- [Aim of the exercise]: Read through the listing and copy every line that contains the word "events".

- [Data to process]:
##############################

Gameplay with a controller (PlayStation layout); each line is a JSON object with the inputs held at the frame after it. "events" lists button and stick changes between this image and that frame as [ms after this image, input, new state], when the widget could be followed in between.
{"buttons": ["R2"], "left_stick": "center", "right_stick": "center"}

##############################

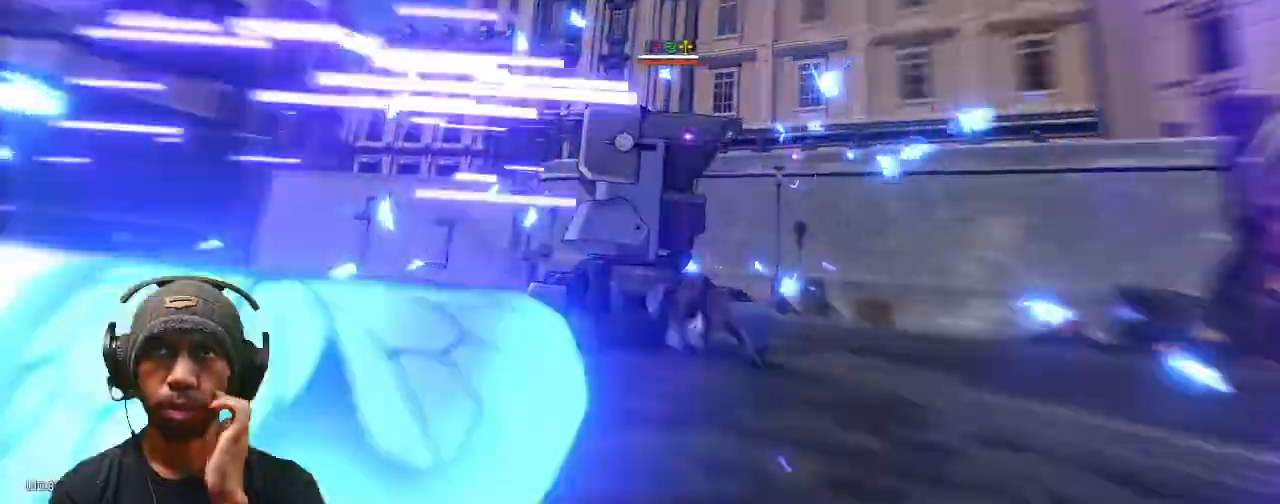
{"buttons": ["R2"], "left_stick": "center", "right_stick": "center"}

##############################

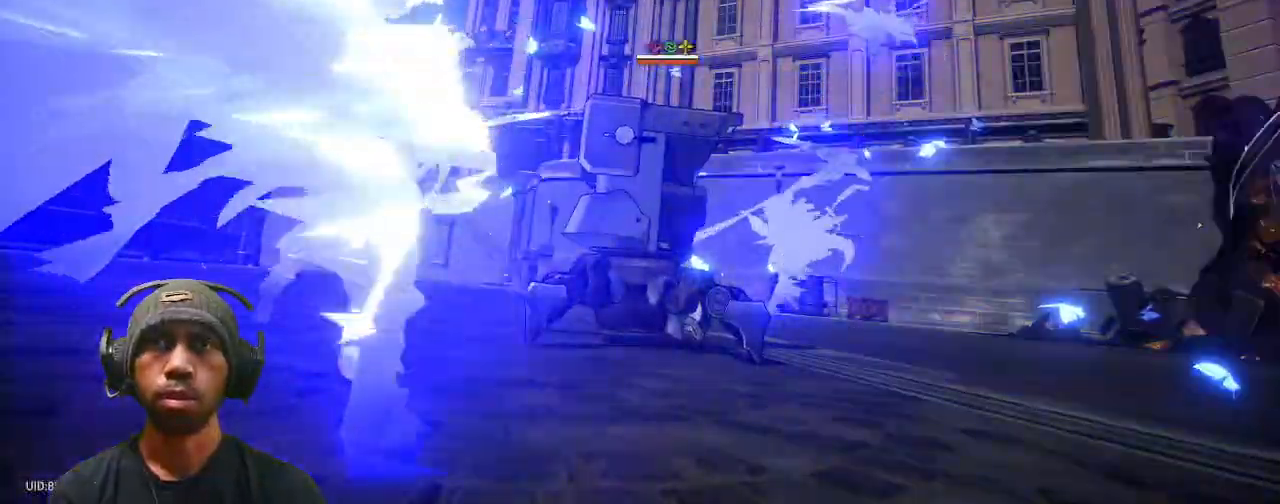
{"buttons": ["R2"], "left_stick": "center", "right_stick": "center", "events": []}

##############################

- [Answer section]:
Gameplay with a controller (PlayStation layout); each line is a JSON object with the inputs held at the frame after it. "events" lists button and stick changes between this image and that frame as [ms after this image, input, new state], when the widget could be followed in between.
{"buttons": ["R2"], "left_stick": "center", "right_stick": "center", "events": []}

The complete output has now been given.